Having the vehicles metric bounding boxes within the road area at hand, it is straight forward to calculate the current longitudinal and lateral distances of the vehicles towards each other. Let A be the upper left vehicle and B the lower right vehicle in the sketched road area above, then the distances are defined by:

$d_{lon} = BB_{lon,min}^B - BB_{lon,max}^A$

$d_{lat} = BB_{lat,min}^B - BB_{lat,max}^A$

##### Metrics distances in respect to the intersection

The calculation of the intersection distance of a vehicle can then be performed in the following way:

$d_{enter} = \sum_{r=0}^{i-1} RS_{lon,min}^r -BB_{lon,max}$ , with i: first road segment within the intersection.

$d_{exit} = \sum_{r=0}^i RS_{lon,max}^r - BB_{lon,min}$ , with i: last road segment within the intersection.

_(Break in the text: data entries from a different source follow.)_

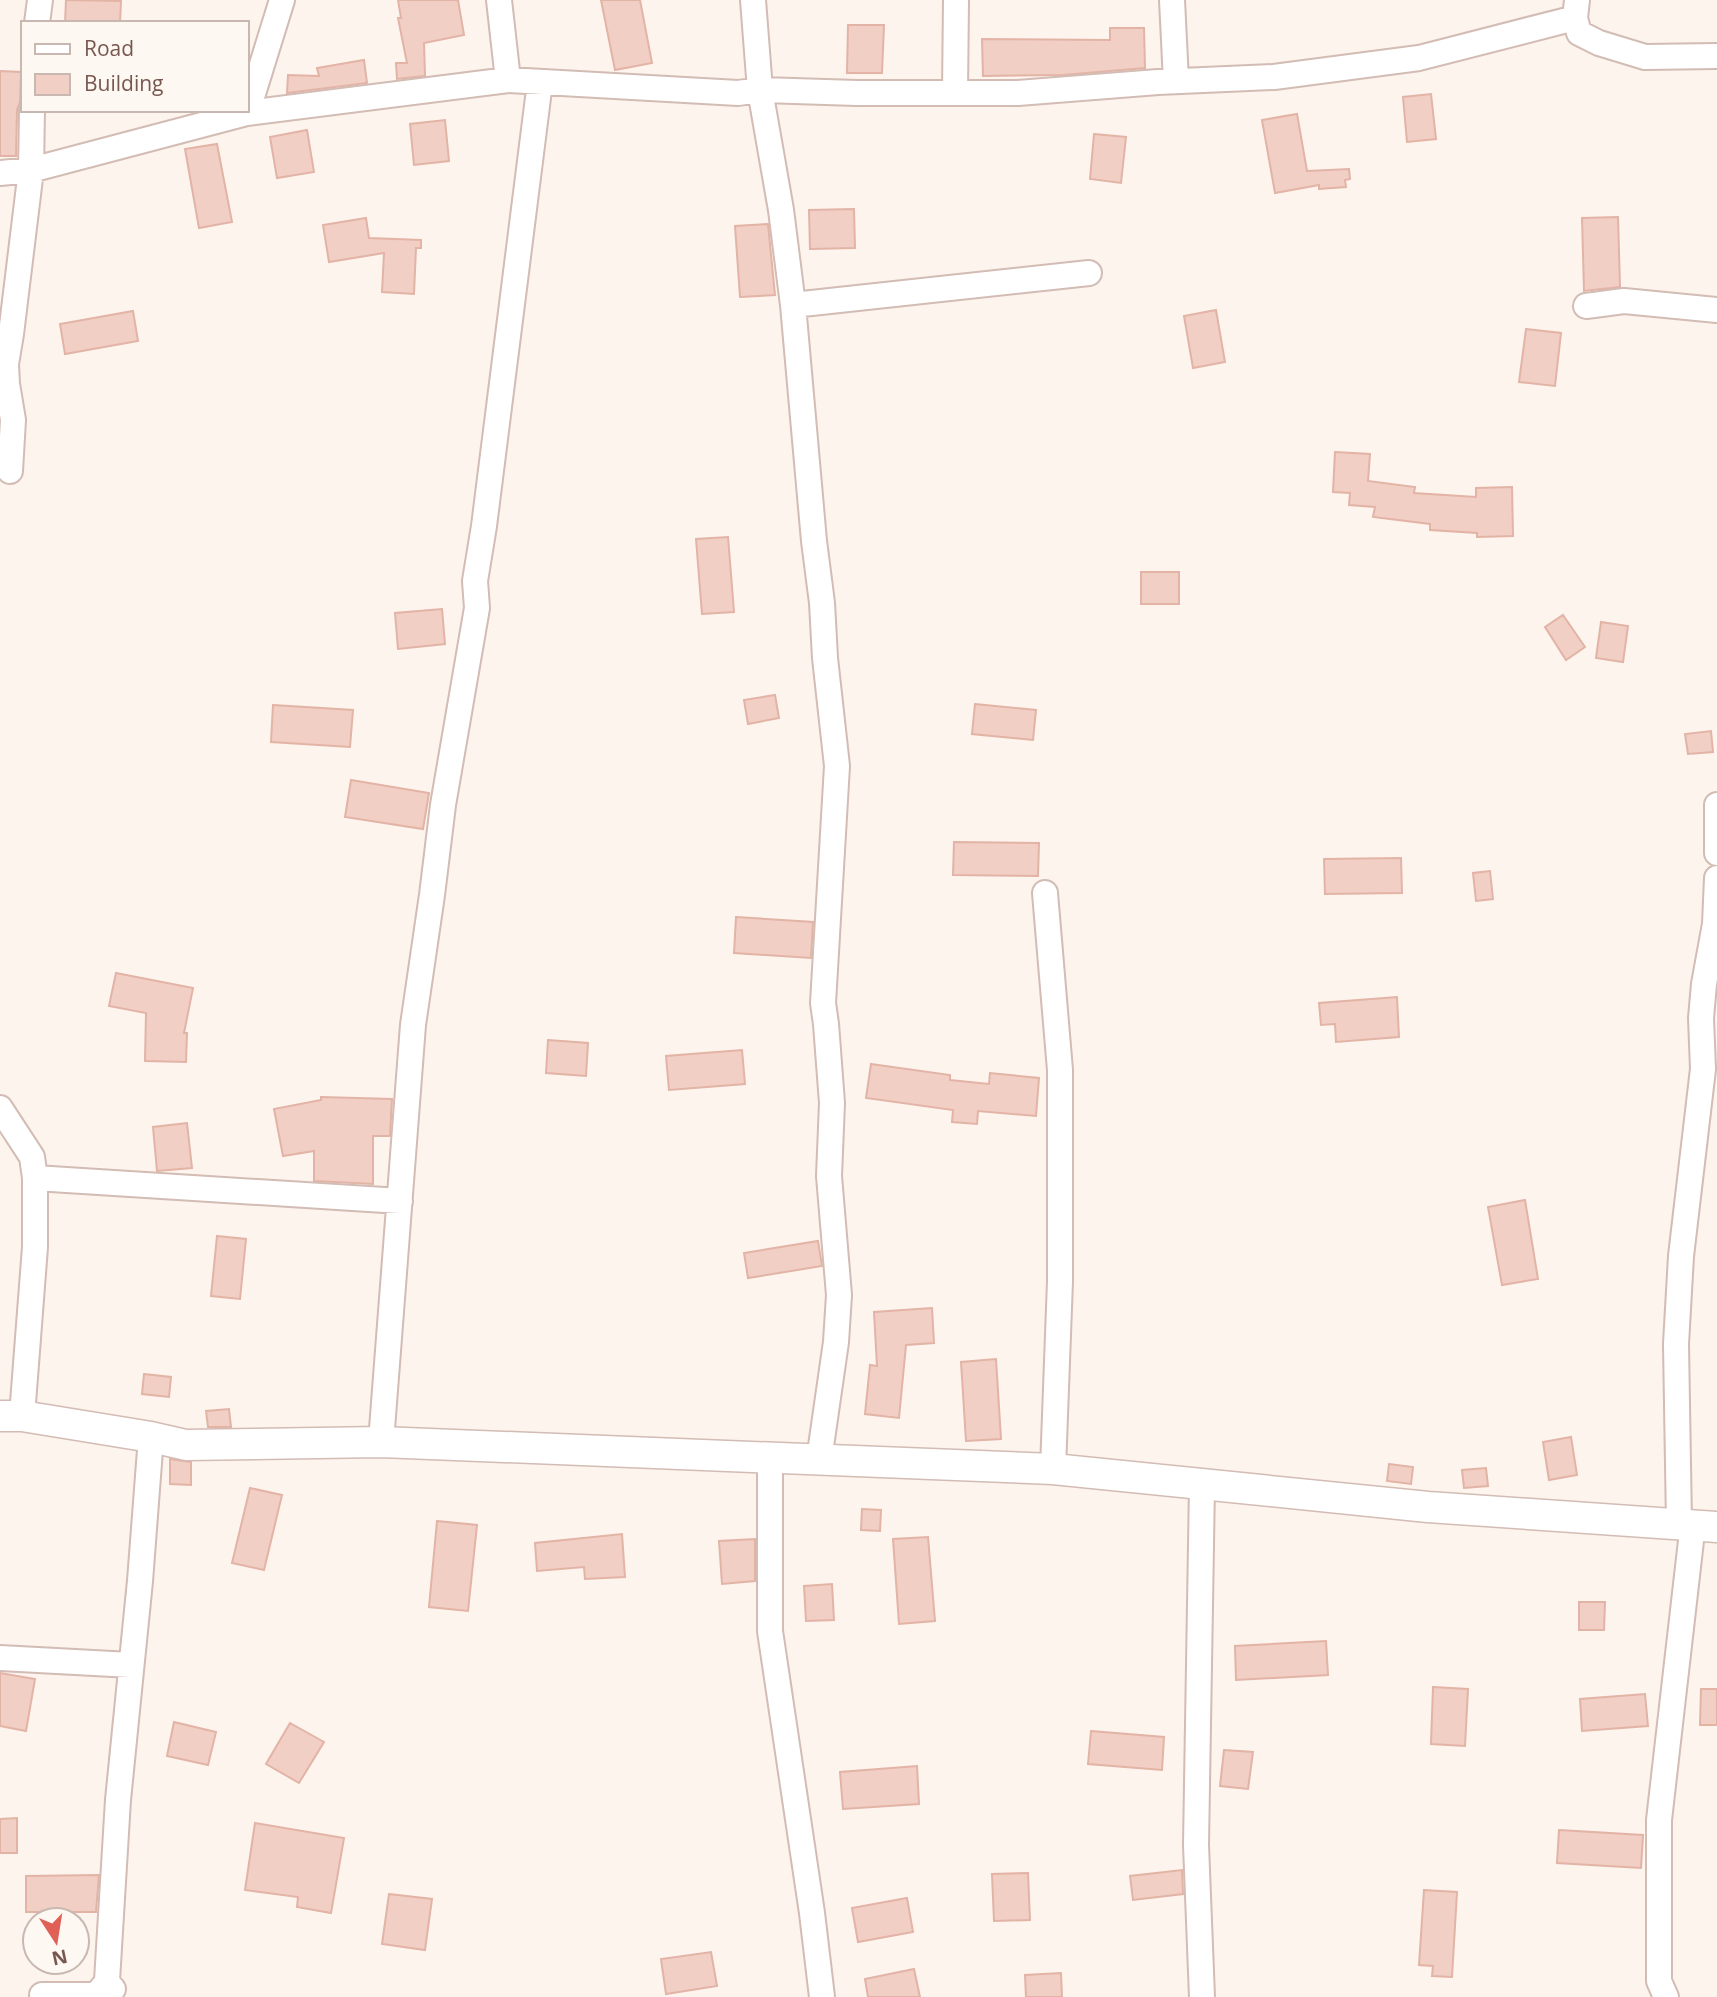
<svg xmlns="http://www.w3.org/2000/svg" width="1717" height="1997" viewBox="0 0 1717 1997" font-family="'Open Sans',sans-serif">
<style>
.building{fill:#f1cfc5;stroke:#e3b3a6;stroke-width:2}
.lines{fill:none;stroke-linecap:round;stroke-linejoin:round}
.minor-casing{stroke:#d2bcb4;stroke-width:28}
.tertiary-casing{stroke:#d2bcb4;stroke-width:33}
.minor{stroke:#fff;stroke-width:24}
.tertiary{stroke:#fff;stroke-width:30}
</style>
<rect width="100%" height="100%" fill="#fcf4ed"/>
<path class="building" d="M66,0L121,1L120,23H65Z
M398,0H458L464,35L424,43L425,76L397,79L396,63H407L398,18H401Z
M601,0H640L652,63L615,70Z
M848,25H884L882,73H847Z
M1110,28H1144L1145,68L1063,75L983,76L982,39L1110,40Z
M364,60L367,83L287,93L288,75L319,76L317,68Z
M0,71L21,72L20,102L17,110L16,156H0Z
M1431,94L1436,139L1407,142L1403,97Z
M1297,114L1307,171L1349,169L1350,179L1345,180L1346,187L1319,189V185L1275,193L1262,120Z
M445,120L449,161L414,165L410,124Z
M307,130L314,172L277,178L270,137Z
M1094,134L1126,137L1121,183L1090,179Z
M217,144L232,222L199,228L185,149Z
M854,209L855,248L810,249L809,210Z
M1618,217L1620,287L1584,291L1582,218Z
M366,218L369,238L421,240V248H416L414,294L382,292L384,253L329,262L323,225Z
M768,224L775,295L740,297L735,226Z
M1216,310L1225,362L1193,368L1184,316Z
M133,311L138,341L65,354L60,324Z
M1526,329L1561,333L1555,386L1519,382Z
M1335,452L1370,454L1368,481L1415,487L1414,493L1476,497V488L1512,487L1513,536L1477,537V533L1430,530V524L1373,517L1375,507L1349,505L1350,493L1333,492Z
M728,537L734,612L702,614L696,539Z
M1141,572H1179V604H1141Z
M442,609L445,644L398,649L395,613Z
M1563,615L1585,647L1566,660L1545,627Z
M1601,622L1628,626L1623,662L1596,658Z
M775,695L779,718L748,724L744,700Z
M975,704L1036,710L1033,740L972,734Z
M273,705L353,710L350,747L271,742Z
M1711,731L1713,752L1688,754L1685,734Z
M351,780L429,793L423,829L345,817Z
M954,842L1039,843L1038,876L953,875Z
M1401,858L1402,893L1325,894L1324,859Z
M1490,871L1493,899L1476,901L1473,873Z
M736,917L813,922L811,958L734,953Z
M116,973L193,988L184,1033H187L186,1062L145,1061L146,1013L109,1006Z
M1397,997L1399,1037L1336,1042L1335,1024L1321,1025L1319,1003Z
M548,1040L588,1043L586,1076L546,1073Z
M742,1050L745,1084L669,1090L666,1056Z
M871,1064L950,1075V1080L989,1084L990,1073L1039,1078L1036,1116L978,1111L977,1124L952,1122L953,1110L866,1098Z
M321,1097L392,1099L390,1136H373V1184L314,1181V1151L283,1156L274,1109L321,1100Z
M187,1123L192,1168L157,1171L153,1127Z
M1525,1200L1538,1279L1502,1285L1488,1207Z
M217,1236L246,1239L240,1299L211,1296Z
M818,1241L822,1266L748,1278L744,1253Z
M932,1308L934,1343L906,1345L899,1418L865,1414L870,1365L877,1366L874,1312Z
M996,1359L1001,1439L966,1441L961,1362Z
M144,1374L171,1377L169,1397L142,1394Z
M229,1409L231,1427H208L206,1411Z
M1571,1437L1577,1475L1549,1480L1543,1442Z
M170,1459L191,1462V1485L170,1484Z
M1389,1464L1413,1467L1411,1484L1387,1481Z
M1486,1468L1488,1486L1464,1488L1462,1470Z
M250,1488L282,1495L264,1570L232,1563Z
M862,1509L881,1510L880,1531L861,1530Z
M437,1521L477,1525L468,1611L429,1607Z
M622,1534L625,1577L585,1579L584,1567L537,1571L535,1543Z
M928,1537L935,1621L899,1624L893,1539Z
M755,1539V1581L722,1584L719,1541Z
M832,1584L834,1620L806,1621L804,1586Z
M1579,1602H1605L1604,1630H1579Z
M1326,1641L1328,1675L1236,1680L1235,1646Z
M0,1673L35,1679L26,1731L0,1726Z
M1433,1687L1468,1689L1465,1746L1431,1744Z
M1701,1689H1717V1725H1700Z
M1645,1694L1648,1726L1582,1731L1580,1699Z
M174,1722L216,1732L208,1765L167,1756Z
M290,1723L324,1742L299,1783L266,1764Z
M1091,1731L1164,1737L1162,1770L1088,1764Z
M1224,1750L1253,1752L1248,1789L1220,1786Z
M917,1766L919,1804L843,1809L840,1772Z
M17,1818V1853H0V1819Z
M255,1823L344,1838L331,1913L297,1907L298,1897L245,1890Z
M1559,1830L1643,1835L1641,1868L1557,1863Z
M1182,1870L1183,1894L1133,1900L1130,1876Z
M1028,1873L1030,1920L994,1921L992,1874Z
M99,1875L96,1912H26V1876Z
M1424,1890L1457,1892L1452,1977L1432,1976L1433,1966L1419,1965Z
M389,1894L432,1899L425,1950L382,1944Z
M907,1898L913,1932L858,1942L852,1908Z
M711,1952L717,1986L666,1994L661,1959Z
M914,1969L920,1997H868L865,1979Z
M1061,1973L1062,1997H1026L1025,1975Z"/>
<g class="lines">
<defs>
<path id="minor" d="M499,0L508,80
M1172,0L1176,81
M1577,0L1575,18L1579,33L1599,43L1645,57L1717,56
M37,23L40,0
M955,93L956,0
M247,113L282,0
M0,173L31,170L247,113L508,80L738,93L760,90L753,0
M793,305L1089,273
M1586,306L1624,301L1717,310
M10,471L13,420L7,384L6,364L11,334L31,170L32,110
M1717,805V853
M1045,893L1060,1070V1281L1053,1469
M0,1108L32,1157L35,1178V1247L22,1416
M35,1178L400,1201
M381,1442L413,1025L432,895L443,805L477,608L475,581L484,526L540,82
M770,1457V1631L812,1913L822,1997
M819,1460L836,1342L839,1295L829,1176L832,1103L826,1024L823,1003L837,766L825,658L822,603L814,541L793,305L781,210L760,90L857,93H1018L1158,82L1274,77L1419,58L1575,18
M0,1658L131,1665
M42,1995H96L107,1982L113,1989
M106,1997L118,1800L140,1581L151,1437
M1202,1997L1196,1845L1202,1485
M1666,1997L1659,1981V1820L1692,1532L1679,1524L1676,1344L1681,1256L1703,1069L1701,1018L1704,984L1715,924L1717,878"/>
<path id="tertiary" d="M0,1416H22L151,1437L186,1445L381,1442L1053,1469L1428,1507L1717,1527"/>
</defs>
<use href="#minor" class="minor-casing"/>
<use href="#tertiary" class="tertiary-casing"/>
<use href="#minor" class="minor"/>
<use href="#tertiary" class="tertiary"/>
</g>
<rect x="21" y="21" width="228" height="91" fill="#fef8f3" stroke="#c8b8b1" stroke-width="2"/>
<rect x="35" y="44" width="35" height="10" fill="#ffffff" stroke="#c8b8b1" stroke-width="2"/>
<text x="84" y="56" font-size="21" fill="#78574f">Road</text>
<rect x="35" y="74" width="35" height="21" fill="#f1cfc5" stroke="#c8b8b1" stroke-width="2"/>
<text x="84" y="91" font-size="21" fill="#78574f">Building</text>
<g transform="translate(56 1941) rotate(168)"><circle r="33" fill="#fef8f3" stroke="#c8b8b1" stroke-width="2"/>
<path d="M0-5L12 26L0 18L-12 26Z" fill="#e06058"/>
<text y="-10" font-size="19" font-weight="bold" text-anchor="middle" fill="#78574f">N</text>
</g>
</svg>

Having the vehicles metric bounding boxes and the distances to the intersection at hand, it is straight forward to calculate the current longitudinal distance of the vehicles towards each other in respect to the intersection. Let A be the vehicle coming from west and B the vehicle coming from south in the figure above with $d_{enter}^A > d_{enter}^B$, then the distance can be calculated by:

$d_{lon} = \max⁡ (0, d_{enter}^A - d_{enter}^B - (BB_{lon,max}^B -BB_{lon,min}^B))$

### Consider speed limits ¶

The RSS paper is assuming reasonable behavior of other traffic participants. By the general RSS formulas, vehicles are allowed to accelerate with maximum possible acceleration within their reaction time. Especially in urban scenarios this can lead to unnecessarily big safety distances if expecting that fast driving vehicles will accelerate even further beyond the speed limits within their reaction time. As it's unreasonable behavior of others to accelerate far beyond the maximum allowed speed, the construction of the scenes with ad::rss::map::RssSceneCreation::appendScenes() supports to select between different modes to consider the speed limit within RSS accelerated movement, by setting the ad::rss::world::RssDynamics dynamics accordingly:

• None: Do not change the objects maxSpeedOnAcceleration parameter of the RssDynamics
• ExactSpeedLimit: Set the objects maxSpeedOnAcceleration parameter of the RssDynamics to the maximal allowed speed of the relevant road section
• IncreasedSpeedLimit5: Set the objects maxSpeedOnAcceleration parameter of the RssDynamics to the maximal allowed speed of the relevant road section + 5 percent
• IncreasedSpeedLimit10: Set the objects maxSpeedOnAcceleration parameter of the RssDynamics to the maximal allowed speed of the relevant road section + 10 percent

In general, this extends the scope of the RSS paper, but might be a reasonable change to improve acceptance within society.